The fortieth anniversary edition of an American classic: a “minority student” pays the cost of social assimilation and academic success with a painful alienation from his past, his parents, his culture. Exquisitely written, poignant and powerful, unsettling, and controversial, Hunger of Memory is both a profound study of the importance of language and an intimate portrait of a Mexican-American boy struggling to become a man.

Forty years ago, readers met the extraordinary writer Richard Rodriguez through the story of his own education. Hunger of Memory traces the journey of a young boy, the son of Mexican immigrants, who began school in California knowing just fifty words of English but concluded his university studies in the lonely grandeur of the British Museum. In between, he fought a dramatic struggle between his public and private self.

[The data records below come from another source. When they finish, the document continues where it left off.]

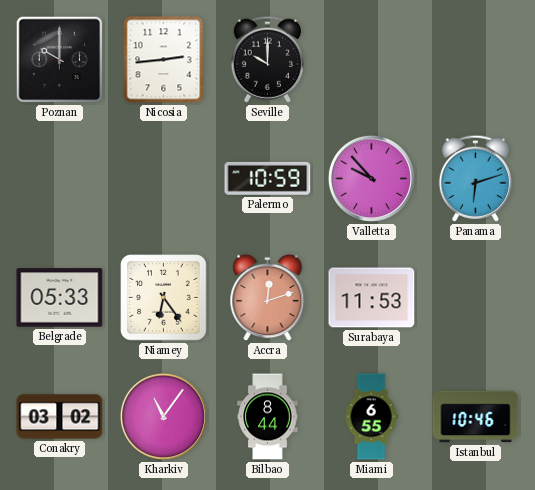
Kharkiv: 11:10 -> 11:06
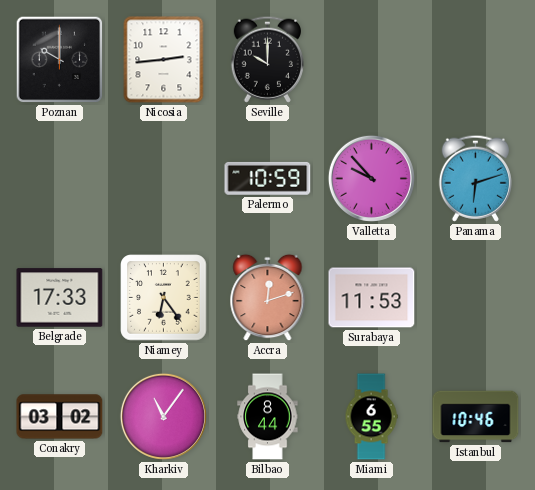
Belgrade: 05:33 -> 17:33
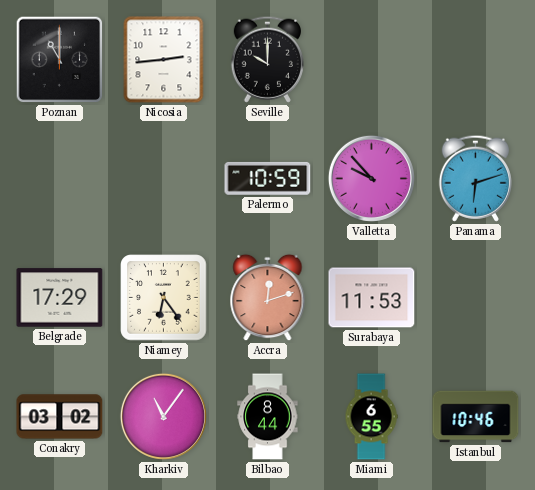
Poznan: 10:00 -> 11:00
Belgrade: 17:33 -> 17:29
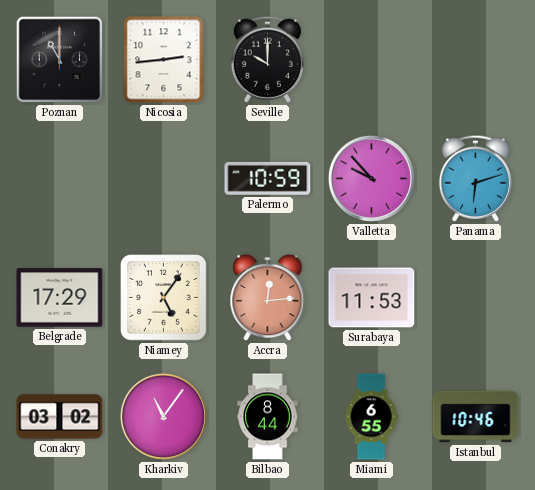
Niamey: 6:24 -> 5:06
Accra: 12:12 -> 12:14
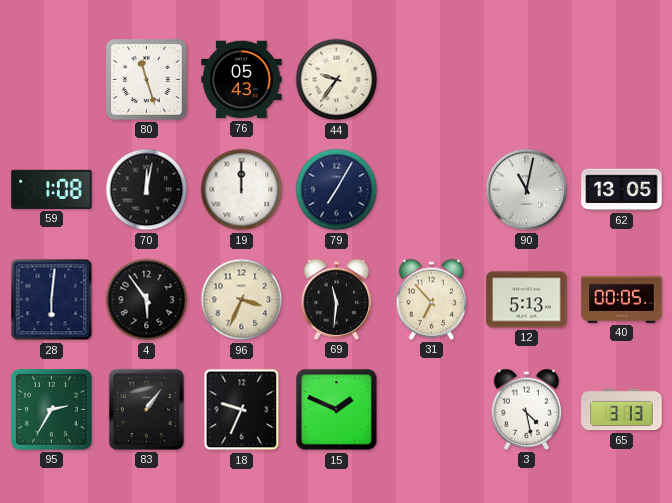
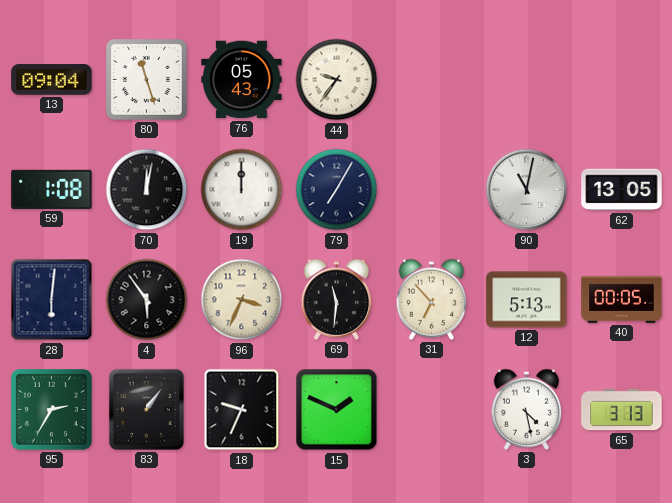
13: none -> 09:04
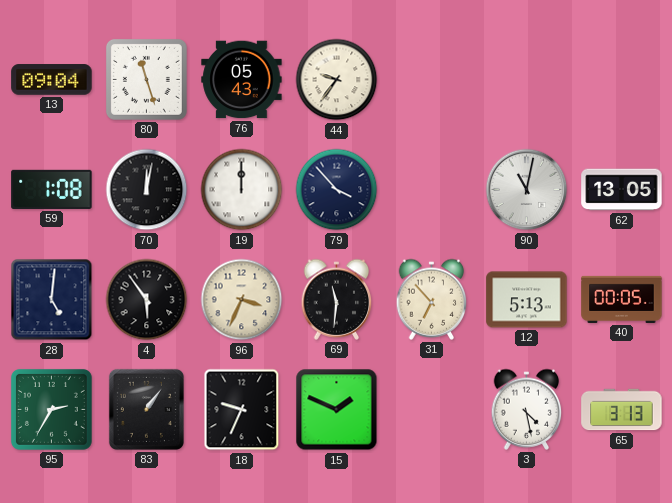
79: 7:05 -> 3:53
28: 6:01 -> 5:01
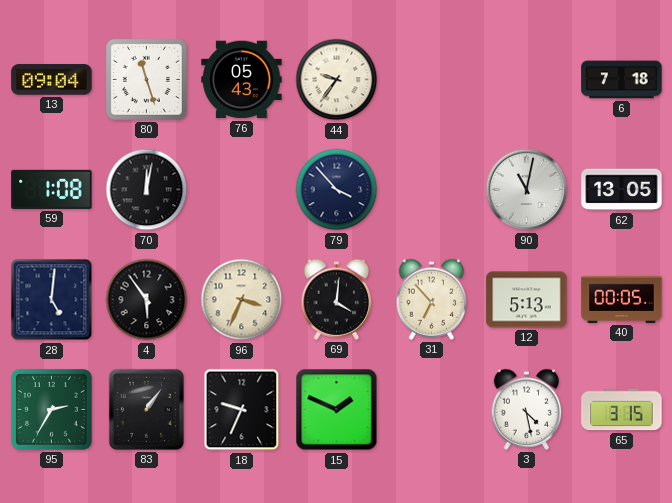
6: none -> 7:18
19: 12:00 -> none
69: 11:31 -> 4:01
65: 3:13 -> 3:15
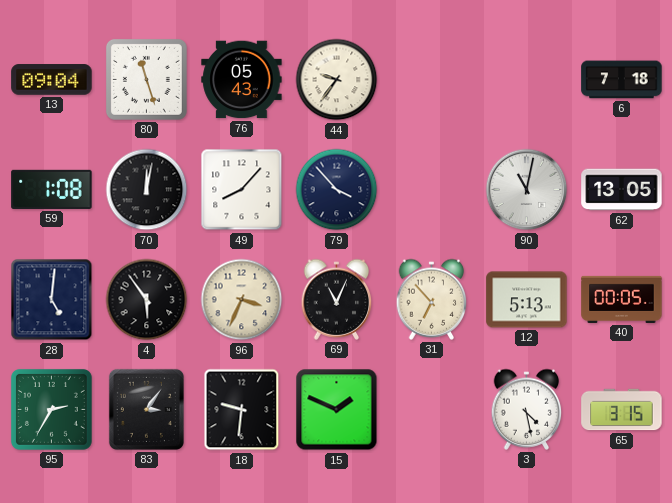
49: none -> 8:07
69: 4:01 -> 11:04
83: 1:06 -> 3:06
18: 9:34 -> 9:31
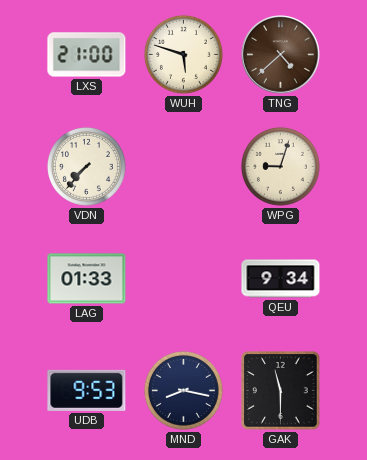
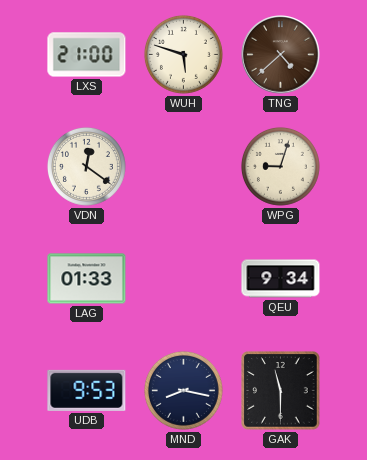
VDN: 7:37 -> 12:21
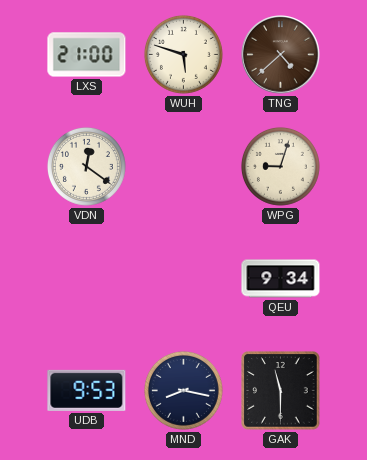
LAG: 01:33 -> none
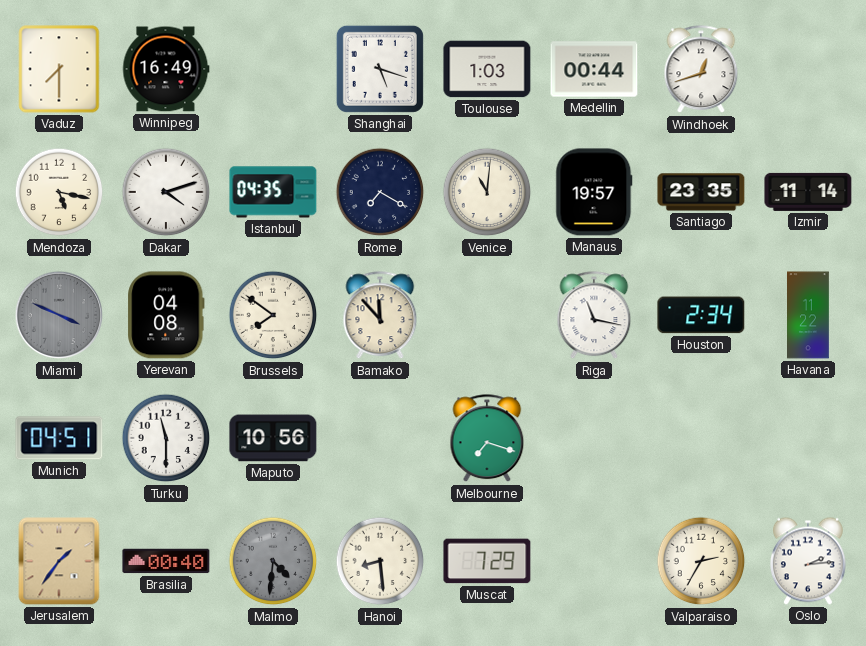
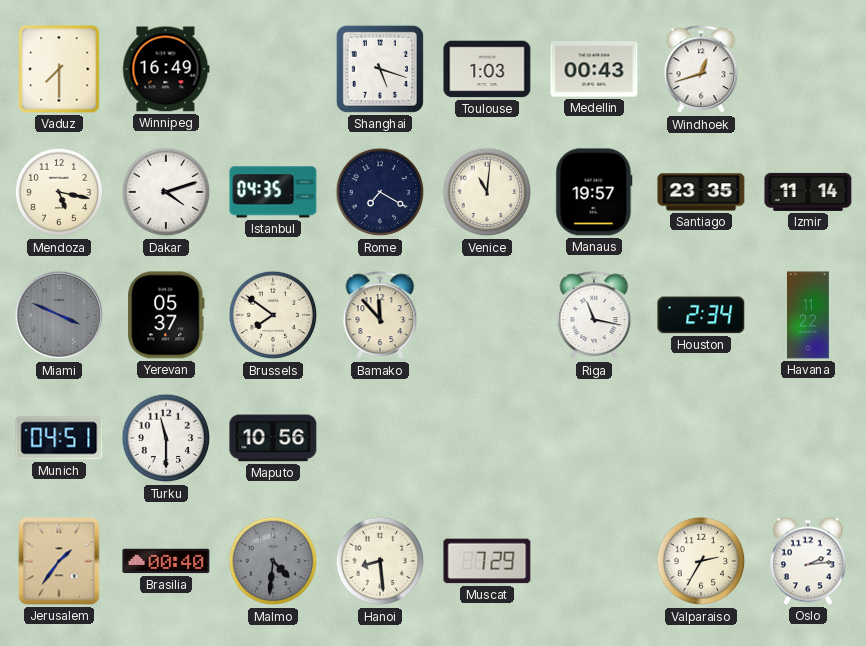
Medellin: 00:44 -> 00:43
Yerevan: 04:08 -> 05:37
Melbourne: 7:18 -> none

A longtime resident of San Francisco, and an ardent opponent of easy labels and limited self-conceptions, Rodriguez describes himself as a “queer Catholic Indian Spaniard at home in a temperate Chinese city in a fading blond state in a post-Protestant nation.” Resisting the easy way of following received dogmatic and conventional thought, Rodriguez has encountered kneejerk hostility for his provocative positions on issues such as affirmative action and bilingual education. But the extraordinary clarity of his iconoclastic writing—the surprising twists in his thinking, the view of public policy as it limits individual lives, and the story he tells of an American education—have made this book endure for four decades and counting.

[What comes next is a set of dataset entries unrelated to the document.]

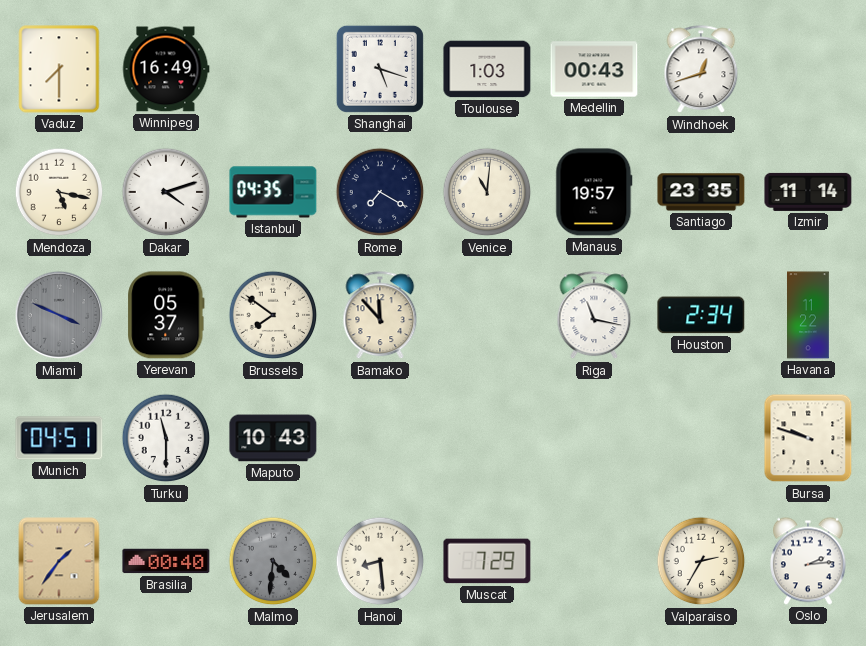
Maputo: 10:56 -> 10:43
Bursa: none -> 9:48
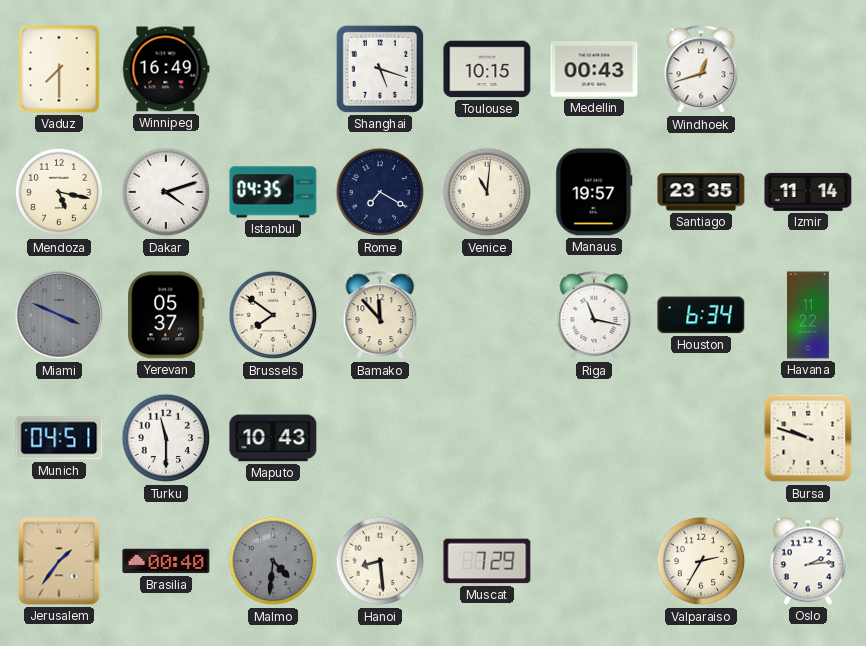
Toulouse: 1:03 -> 10:15
Houston: 2:34 -> 6:34
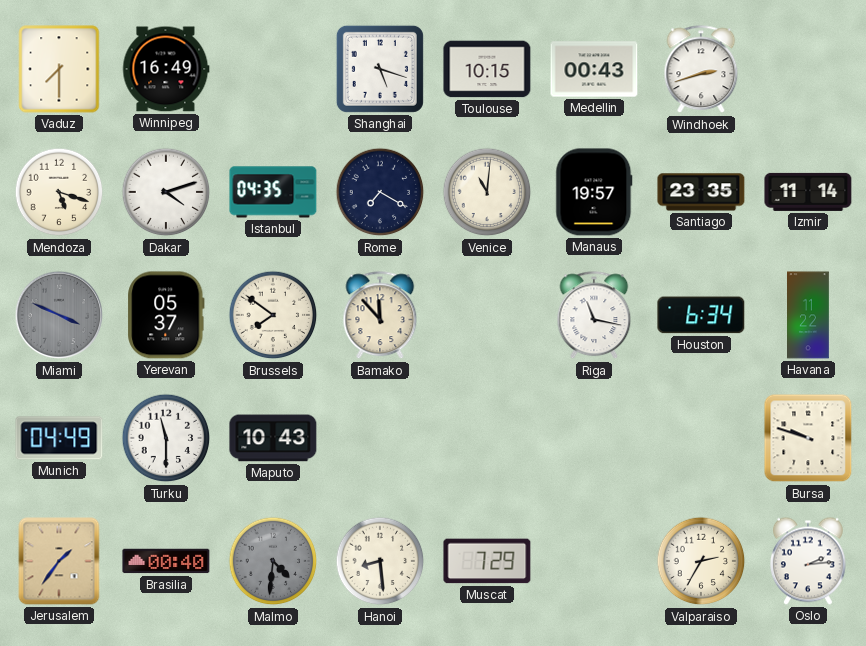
Windhoek: 12:42 -> 2:42
Mendoza: 5:17 -> 5:18
Munich: 04:51 -> 04:49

This new edition includes an introduction by Phillip Lopate and an afterword by Richard Rodriguez. Still as provocative as the year it was first published, Hunger of Memory is both a profound meditation on the price of education the working class must pay for its great benefit and a poetic self-portrait of a “scholarship boy.” Any reader moved by the power of words, including their power to change lives, needs to discover—or re-discover—Hunger of Memory.

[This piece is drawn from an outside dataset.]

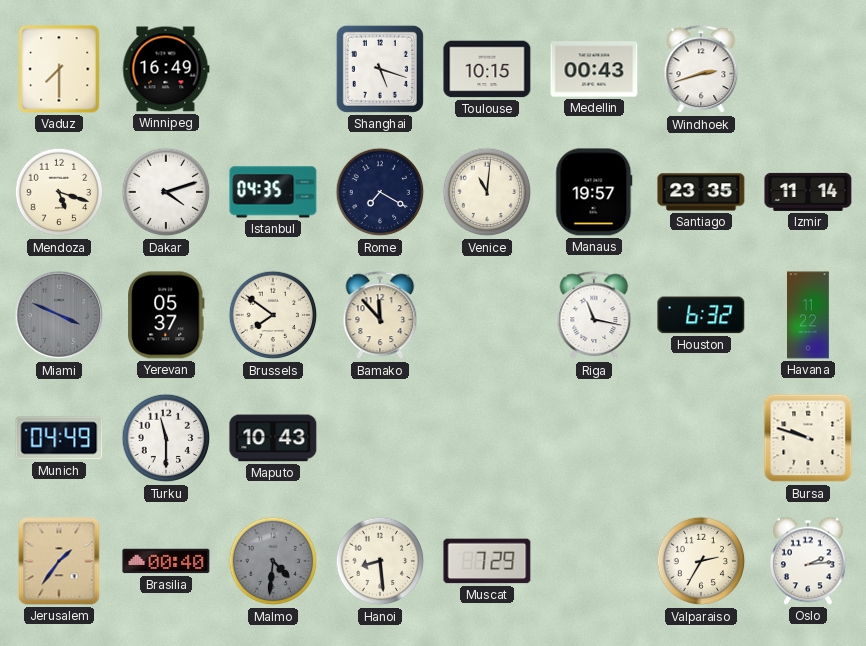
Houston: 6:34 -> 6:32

Praise for Richard Rodriguez and Hunger of Memory

“Richard Rodriguez has maintained a fierce, rigorous, ironic, and sincere cross-examination of both contemporary America and himself….[His] refusal to settle for easy answers or fixed assumptions is exactly what makes Rodriguez so essential.”
—Pico Iyer, New York Review of Books

“Rodriguez is an interesting, unpredictable thinker and writer; the opportunity to enter his mind should be reason enough to read one of his books.”
Washington Post

“Superb…In Hunger of Memory, Mr. Rodriguez offers himself as an example of the long labor of change: its costs, about which he is movingly frank, its loneliness, but also its triumph.”
New York Times Book Review

“Paradox has always been at the heart of Rodriguez’s brilliant personal essays, whether he was pondering, in Hunger of Memory (1982), the conflict between public and private selves; or defining, in Days of Obligation (1992), the split in his multicultural soul between his American faith in the future and his Mexican sense of the tragic past; or dissecting, in Brown (2002), the incendiary topic of race in America….They all reflect his remarkable ability to penetrate the contradictions of our lives, reveling in them as much as understanding them.”
Booklist

“The exquisite clarity of Mr. Rodriguez’s writing is the product of long care, an attention to nuance that, one senses, is not only esthetic but moral.”
The New York Times

“Richard Rodriguez may be the most empathic essayist in America….His sentences are reliable joys.”
The New Yorker

Richard Rodriguez, a master of the personal essay, has authored three books of intensely private memory woven with considerations of the great public issues of our time. He describes Hunger of MemoryDays of Obligation, and Brown as a trilogy on class, ethnicity, and race, respectively. His books have been finalists for the Pulitzer Prize and the National Book Critics Award. His television essays on American life for The PBS NewsHour were recognized with a Peabody Award in 1997. He also has written and hosted documentaries on California and Mexico for U.S. and British television. He was a longtime contributor to Harper’s Magazine and the Los Angeles Times. Rodriguez has lived most of his life in California.

Phillip Lopate is an essayist, novelist, and poet. He is a central figure in the revival of the American essay, and his book The Art of the Personal Essay is considered a classic. He has edited numerous anthologies, most recently, The Glorious American Essay and The Golden Age of the American Essay: 1945-1970. He is a professor of nonfiction at Columbia University.